# Task goal:
Below is a block of entries, which should be copied verbatim apart from the pictures.

# Listed entries:
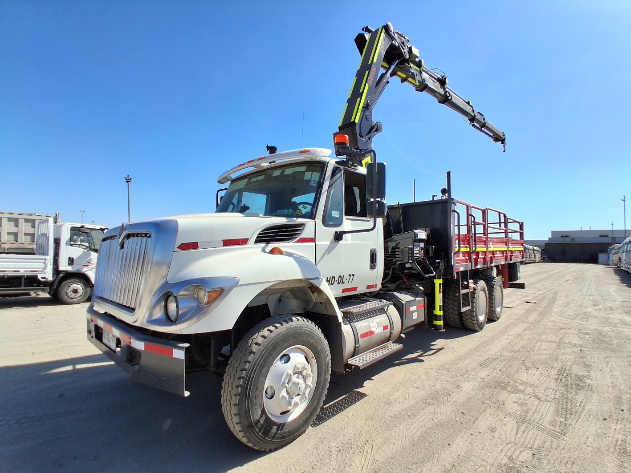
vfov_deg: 74.7
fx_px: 310
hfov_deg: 91.0
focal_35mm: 17
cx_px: 316
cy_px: 236
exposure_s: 1/1621
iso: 50
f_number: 2.2
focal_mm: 1.4
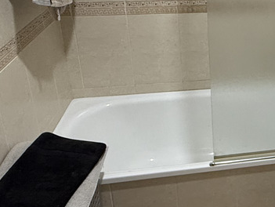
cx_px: 307
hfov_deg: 32.6
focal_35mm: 51
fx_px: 406
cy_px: 33
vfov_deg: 27.9
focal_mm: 2.22
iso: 200
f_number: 2.2
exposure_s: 1/50
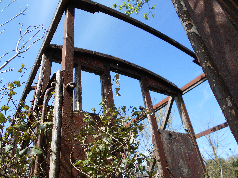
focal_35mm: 26
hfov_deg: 67.3
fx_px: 179
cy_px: 89
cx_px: 119
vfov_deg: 53.1
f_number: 3.2
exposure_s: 1/500
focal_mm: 4.6
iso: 80
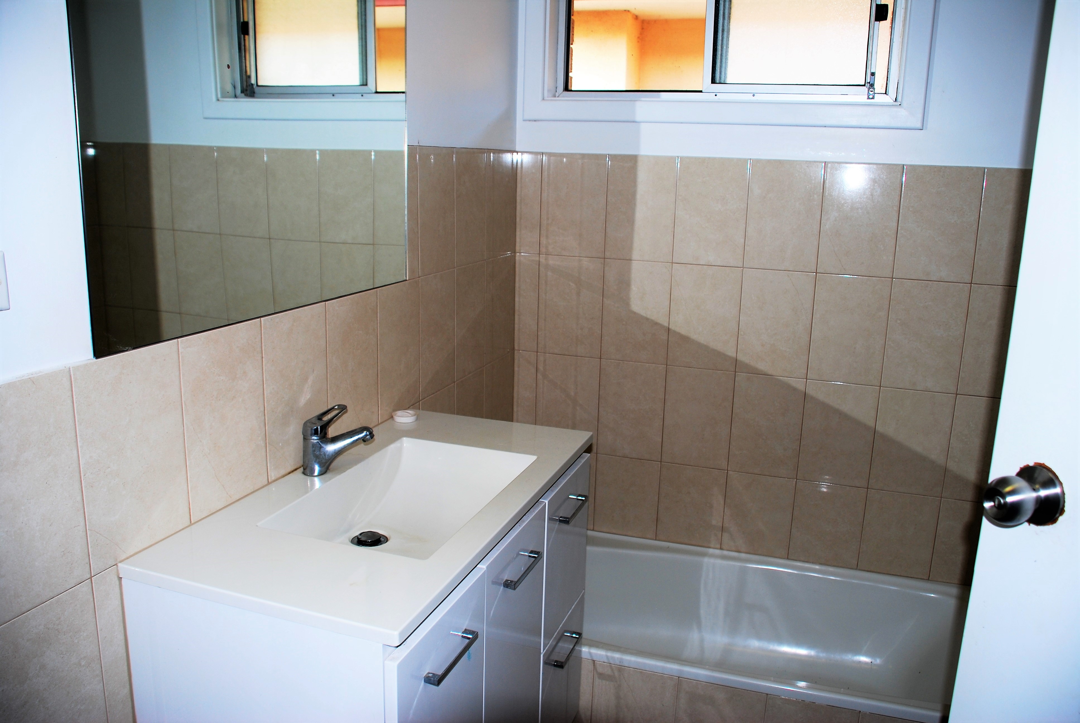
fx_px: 901
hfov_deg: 61.9
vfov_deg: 43.7
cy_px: 362
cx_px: 540
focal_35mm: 30
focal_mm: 20
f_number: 3.8
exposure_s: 1/60
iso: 100
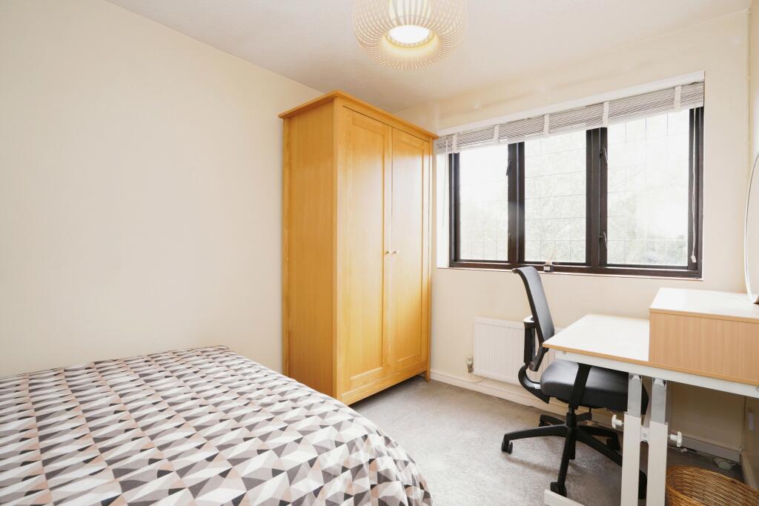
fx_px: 337
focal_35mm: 16
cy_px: 253
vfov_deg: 73.8
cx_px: 380
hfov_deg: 96.7
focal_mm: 16
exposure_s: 1/100
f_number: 7.1
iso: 1600
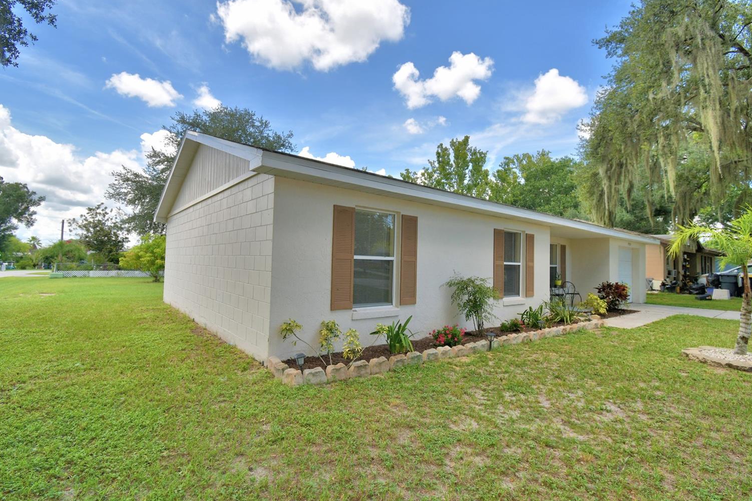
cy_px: 249
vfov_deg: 73.7
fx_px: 334
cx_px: 377
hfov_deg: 96.8
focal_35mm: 16
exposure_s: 1/250
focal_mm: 10
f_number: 7.1
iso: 100
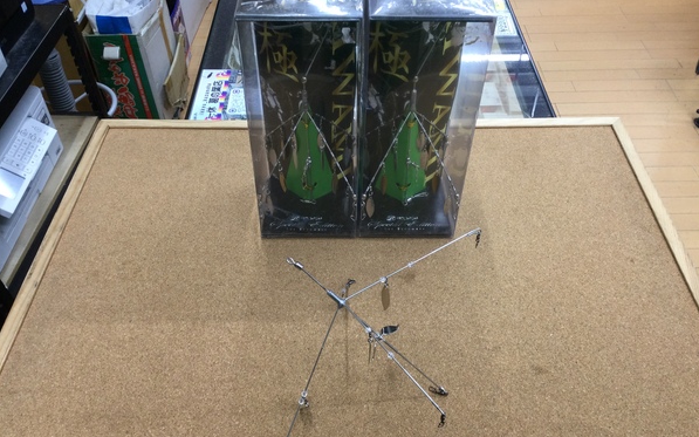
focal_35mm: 33
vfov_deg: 38.3
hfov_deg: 58.1
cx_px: 350
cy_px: 219
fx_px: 629
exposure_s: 1/30
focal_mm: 3.3
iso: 50
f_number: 2.4
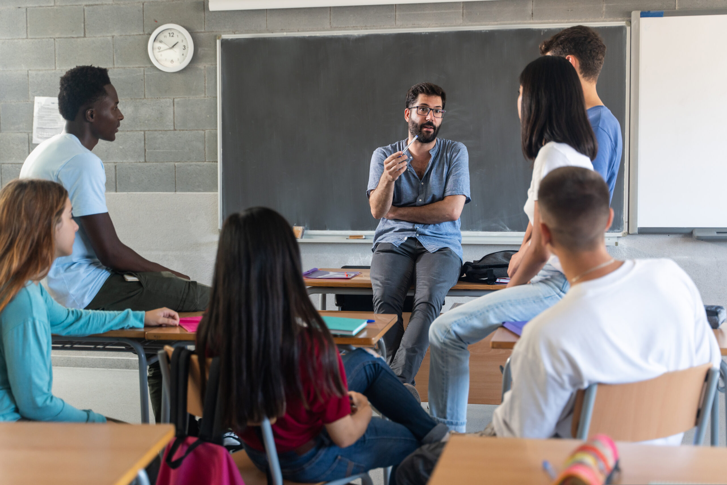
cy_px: 242
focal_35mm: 47
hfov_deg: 41.9
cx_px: 364
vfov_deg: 28.7
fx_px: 949
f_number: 2.8
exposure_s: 1/250
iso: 500
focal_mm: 47
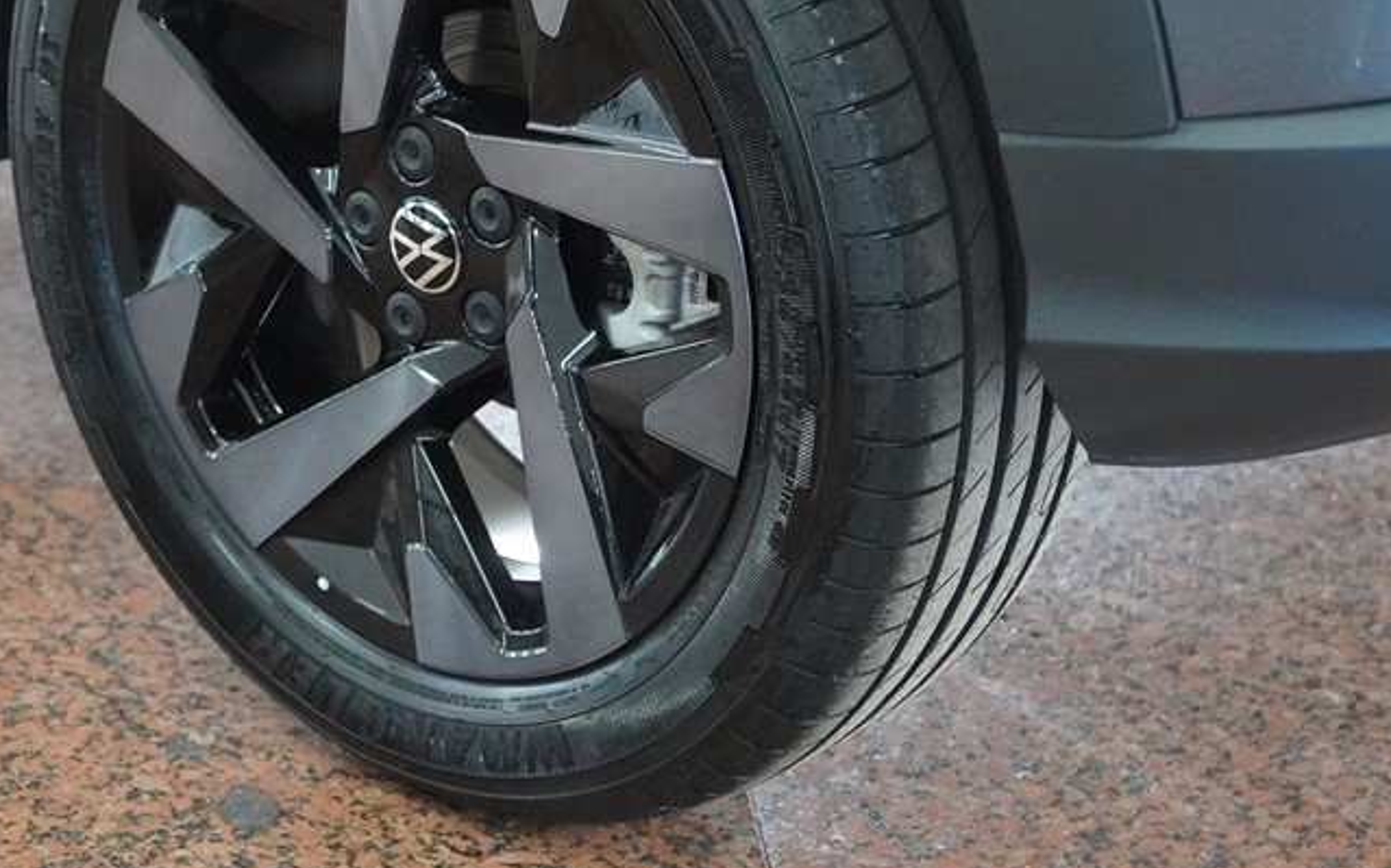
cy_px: 216
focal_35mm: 98
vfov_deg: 13.3
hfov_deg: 21.1
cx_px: 433
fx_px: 3714
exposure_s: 1/160
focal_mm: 40
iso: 5000
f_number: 2.8
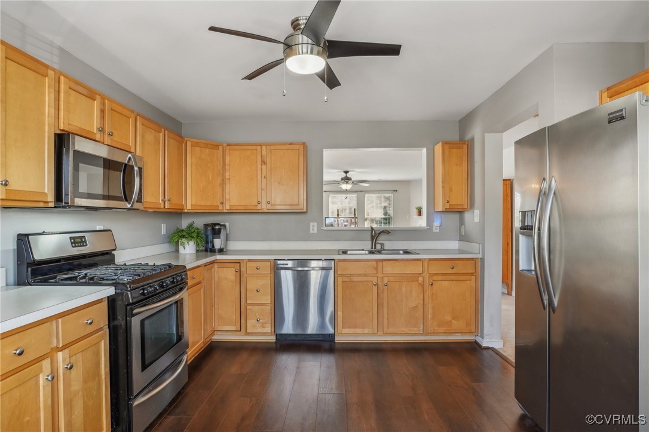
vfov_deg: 66.0
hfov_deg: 88.6
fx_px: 332
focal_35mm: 18
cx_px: 324
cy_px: 216
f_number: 7.1
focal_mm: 12.3
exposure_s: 1/10
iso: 250
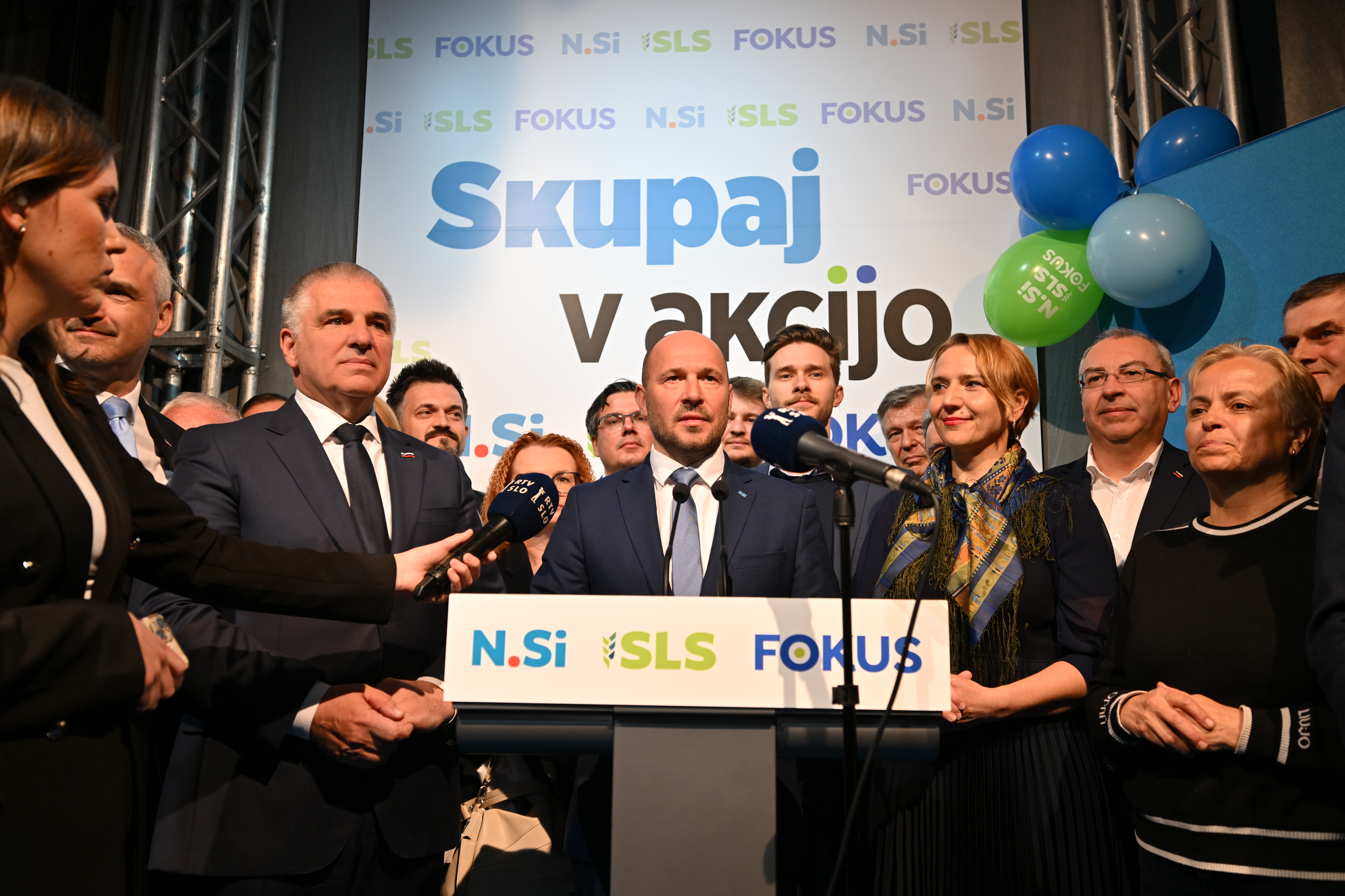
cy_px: 448
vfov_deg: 43.6
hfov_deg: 61.9
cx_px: 672
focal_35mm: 30
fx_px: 1121
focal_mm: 30
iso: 400
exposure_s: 1/160
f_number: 4
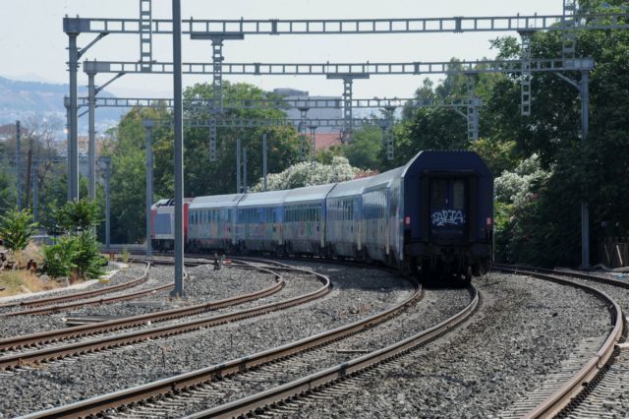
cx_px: 314
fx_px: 3667
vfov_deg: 6.5
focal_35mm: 210
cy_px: 210
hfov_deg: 9.8
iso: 800
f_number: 20
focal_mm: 210
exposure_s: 1/200
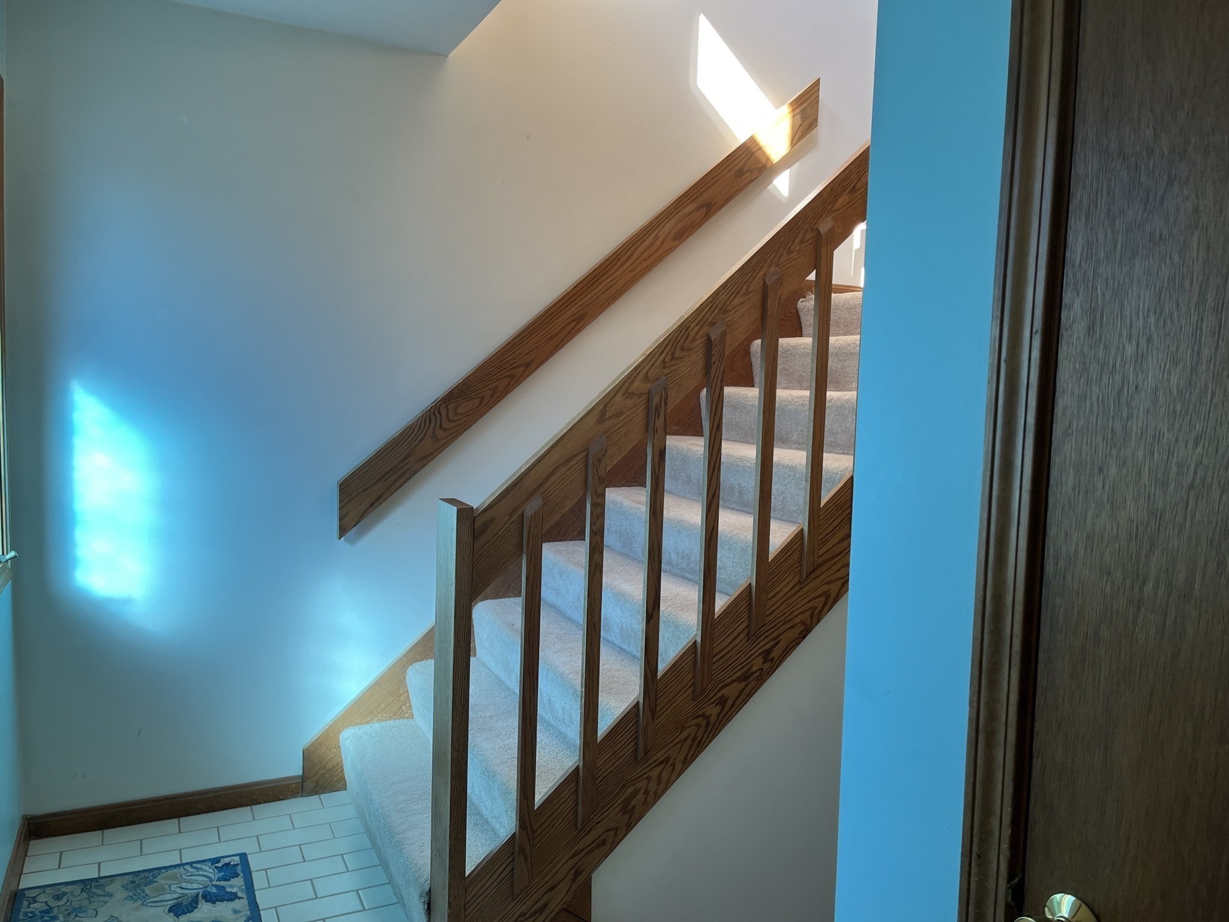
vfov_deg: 53.1
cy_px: 461
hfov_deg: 67.3
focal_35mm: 26
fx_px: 923
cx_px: 614
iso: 64
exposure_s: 1/122
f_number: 1.6
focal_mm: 5.1
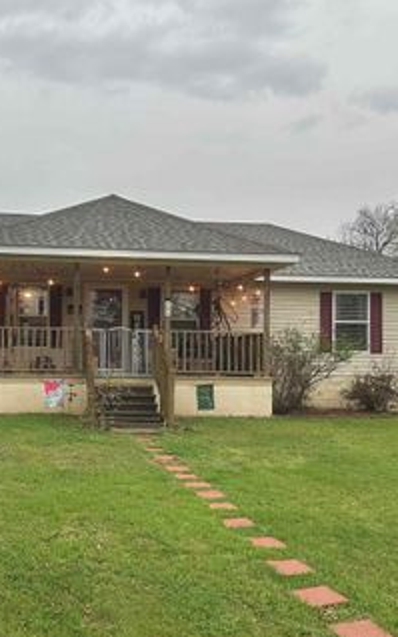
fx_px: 694
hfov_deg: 31.8
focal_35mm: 40
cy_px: 338
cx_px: 134
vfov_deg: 49.2
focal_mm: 6.86
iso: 160
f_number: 1.78
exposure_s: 1/120
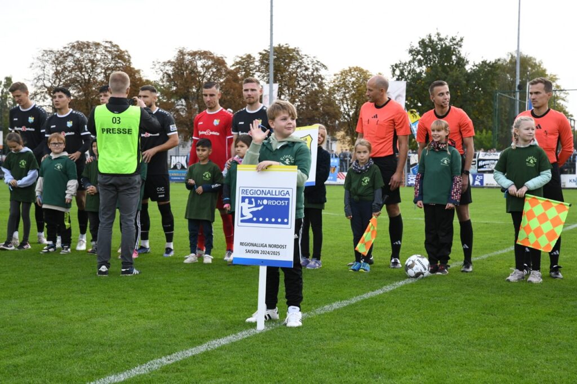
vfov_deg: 21.9
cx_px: 288
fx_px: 993
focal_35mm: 62
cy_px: 192
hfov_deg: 32.4
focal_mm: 62
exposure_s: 1/800
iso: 2000
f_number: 8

# Response to this exercise:
vfov_deg: 74.7
fx_px: 310
hfov_deg: 91.0
focal_35mm: 17
cx_px: 316
cy_px: 236
exposure_s: 1/1621
iso: 50
f_number: 2.2
focal_mm: 1.4
cx_px: 307
hfov_deg: 32.6
focal_35mm: 51
fx_px: 406
cy_px: 33
vfov_deg: 27.9
focal_mm: 2.22
iso: 200
f_number: 2.2
exposure_s: 1/50
focal_35mm: 26
hfov_deg: 67.3
fx_px: 179
cy_px: 89
cx_px: 119
vfov_deg: 53.1
f_number: 3.2
exposure_s: 1/500
focal_mm: 4.6
iso: 80
fx_px: 901
hfov_deg: 61.9
vfov_deg: 43.7
cy_px: 362
cx_px: 540
focal_35mm: 30
focal_mm: 20
f_number: 3.8
exposure_s: 1/60
iso: 100
fx_px: 337
focal_35mm: 16
cy_px: 253
vfov_deg: 73.8
cx_px: 380
hfov_deg: 96.7
focal_mm: 16
exposure_s: 1/100
f_number: 7.1
iso: 1600
cy_px: 249
vfov_deg: 73.7
fx_px: 334
cx_px: 377
hfov_deg: 96.8
focal_35mm: 16
exposure_s: 1/250
focal_mm: 10
f_number: 7.1
iso: 100
focal_35mm: 33
vfov_deg: 38.3
hfov_deg: 58.1
cx_px: 350
cy_px: 219
fx_px: 629
exposure_s: 1/30
focal_mm: 3.3
iso: 50
f_number: 2.4
cy_px: 242
focal_35mm: 47
hfov_deg: 41.9
cx_px: 364
vfov_deg: 28.7
fx_px: 949
f_number: 2.8
exposure_s: 1/250
iso: 500
focal_mm: 47
cy_px: 216
focal_35mm: 98
vfov_deg: 13.3
hfov_deg: 21.1
cx_px: 433
fx_px: 3714
exposure_s: 1/160
focal_mm: 40
iso: 5000
f_number: 2.8
vfov_deg: 66.0
hfov_deg: 88.6
fx_px: 332
focal_35mm: 18
cx_px: 324
cy_px: 216
f_number: 7.1
focal_mm: 12.3
exposure_s: 1/10
iso: 250
cy_px: 448
vfov_deg: 43.6
hfov_deg: 61.9
cx_px: 672
focal_35mm: 30
fx_px: 1121
focal_mm: 30
iso: 400
exposure_s: 1/160
f_number: 4
cx_px: 314
fx_px: 3667
vfov_deg: 6.5
focal_35mm: 210
cy_px: 210
hfov_deg: 9.8
iso: 800
f_number: 20
focal_mm: 210
exposure_s: 1/200
vfov_deg: 53.1
cy_px: 461
hfov_deg: 67.3
focal_35mm: 26
fx_px: 923
cx_px: 614
iso: 64
exposure_s: 1/122
f_number: 1.6
focal_mm: 5.1
fx_px: 694
hfov_deg: 31.8
focal_35mm: 40
cy_px: 338
cx_px: 134
vfov_deg: 49.2
focal_mm: 6.86
iso: 160
f_number: 1.78
exposure_s: 1/120
vfov_deg: 21.9
cx_px: 288
fx_px: 993
focal_35mm: 62
cy_px: 192
hfov_deg: 32.4
focal_mm: 62
exposure_s: 1/800
iso: 2000
f_number: 8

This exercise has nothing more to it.